(Household object detections)
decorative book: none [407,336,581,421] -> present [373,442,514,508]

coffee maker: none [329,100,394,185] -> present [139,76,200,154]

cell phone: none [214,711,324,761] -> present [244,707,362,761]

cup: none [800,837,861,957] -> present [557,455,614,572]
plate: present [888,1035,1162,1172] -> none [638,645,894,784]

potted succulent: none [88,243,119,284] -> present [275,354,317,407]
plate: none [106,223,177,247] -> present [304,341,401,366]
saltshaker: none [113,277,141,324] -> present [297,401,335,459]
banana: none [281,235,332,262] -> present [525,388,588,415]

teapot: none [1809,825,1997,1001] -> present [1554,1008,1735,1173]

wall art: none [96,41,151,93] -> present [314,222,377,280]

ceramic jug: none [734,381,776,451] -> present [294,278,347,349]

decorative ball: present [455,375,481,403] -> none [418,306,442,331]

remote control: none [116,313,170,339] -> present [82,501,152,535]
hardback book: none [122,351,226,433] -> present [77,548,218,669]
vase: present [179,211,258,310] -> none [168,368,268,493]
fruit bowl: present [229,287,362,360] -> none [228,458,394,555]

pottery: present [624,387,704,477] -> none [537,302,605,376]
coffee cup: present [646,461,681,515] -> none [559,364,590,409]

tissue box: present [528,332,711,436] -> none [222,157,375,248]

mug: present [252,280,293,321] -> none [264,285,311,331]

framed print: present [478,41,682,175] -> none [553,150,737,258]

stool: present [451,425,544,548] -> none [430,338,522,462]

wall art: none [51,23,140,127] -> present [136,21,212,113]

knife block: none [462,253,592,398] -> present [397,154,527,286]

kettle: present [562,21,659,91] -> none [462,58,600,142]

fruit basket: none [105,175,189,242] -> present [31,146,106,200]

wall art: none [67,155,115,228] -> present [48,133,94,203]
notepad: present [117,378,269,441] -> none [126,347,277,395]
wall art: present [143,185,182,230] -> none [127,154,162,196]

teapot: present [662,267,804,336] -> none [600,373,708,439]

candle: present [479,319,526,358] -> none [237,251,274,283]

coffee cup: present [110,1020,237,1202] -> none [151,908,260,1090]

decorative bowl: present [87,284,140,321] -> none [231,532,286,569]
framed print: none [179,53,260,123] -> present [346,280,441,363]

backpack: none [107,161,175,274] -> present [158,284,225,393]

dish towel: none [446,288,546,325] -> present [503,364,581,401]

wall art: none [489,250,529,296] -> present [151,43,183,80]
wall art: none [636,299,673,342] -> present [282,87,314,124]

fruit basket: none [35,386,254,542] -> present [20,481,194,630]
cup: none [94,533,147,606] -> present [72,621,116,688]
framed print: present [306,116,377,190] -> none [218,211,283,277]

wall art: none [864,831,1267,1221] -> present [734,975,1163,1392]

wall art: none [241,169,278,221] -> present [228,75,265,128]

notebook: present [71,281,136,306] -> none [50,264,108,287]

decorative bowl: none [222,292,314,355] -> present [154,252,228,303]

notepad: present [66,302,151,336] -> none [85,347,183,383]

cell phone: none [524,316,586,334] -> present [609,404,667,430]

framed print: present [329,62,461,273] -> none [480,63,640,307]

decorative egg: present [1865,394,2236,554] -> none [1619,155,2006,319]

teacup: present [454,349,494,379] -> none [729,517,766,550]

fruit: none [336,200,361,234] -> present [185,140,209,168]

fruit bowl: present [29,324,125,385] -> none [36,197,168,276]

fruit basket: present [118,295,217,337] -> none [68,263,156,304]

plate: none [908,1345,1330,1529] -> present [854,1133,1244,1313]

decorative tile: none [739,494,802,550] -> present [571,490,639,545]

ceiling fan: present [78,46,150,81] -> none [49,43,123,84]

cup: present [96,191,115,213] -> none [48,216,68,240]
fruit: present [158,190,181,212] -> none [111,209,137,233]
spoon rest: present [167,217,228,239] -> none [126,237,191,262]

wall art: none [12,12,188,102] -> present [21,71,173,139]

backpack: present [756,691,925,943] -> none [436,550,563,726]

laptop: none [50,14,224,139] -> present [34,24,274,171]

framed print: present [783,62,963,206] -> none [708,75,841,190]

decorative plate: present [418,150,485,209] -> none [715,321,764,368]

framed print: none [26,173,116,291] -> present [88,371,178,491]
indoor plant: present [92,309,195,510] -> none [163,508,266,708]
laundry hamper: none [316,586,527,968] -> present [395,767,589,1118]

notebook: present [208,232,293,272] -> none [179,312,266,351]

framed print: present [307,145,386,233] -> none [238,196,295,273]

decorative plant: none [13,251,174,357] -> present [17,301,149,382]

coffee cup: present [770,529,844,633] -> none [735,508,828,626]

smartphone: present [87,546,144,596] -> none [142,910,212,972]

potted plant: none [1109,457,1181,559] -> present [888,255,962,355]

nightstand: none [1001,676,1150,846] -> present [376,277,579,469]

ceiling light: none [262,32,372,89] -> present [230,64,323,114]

• **Directions**
Reproduce the final stretch of the data above: every line from the one holding "laundry hamper: none" through the end, inclusive, exactly as written and nothing else.

• **Exercise solution**
laundry hamper: none [316,586,527,968] -> present [395,767,589,1118]

notebook: present [208,232,293,272] -> none [179,312,266,351]

framed print: present [307,145,386,233] -> none [238,196,295,273]

decorative plant: none [13,251,174,357] -> present [17,301,149,382]

coffee cup: present [770,529,844,633] -> none [735,508,828,626]

smartphone: present [87,546,144,596] -> none [142,910,212,972]

potted plant: none [1109,457,1181,559] -> present [888,255,962,355]

nightstand: none [1001,676,1150,846] -> present [376,277,579,469]

ceiling light: none [262,32,372,89] -> present [230,64,323,114]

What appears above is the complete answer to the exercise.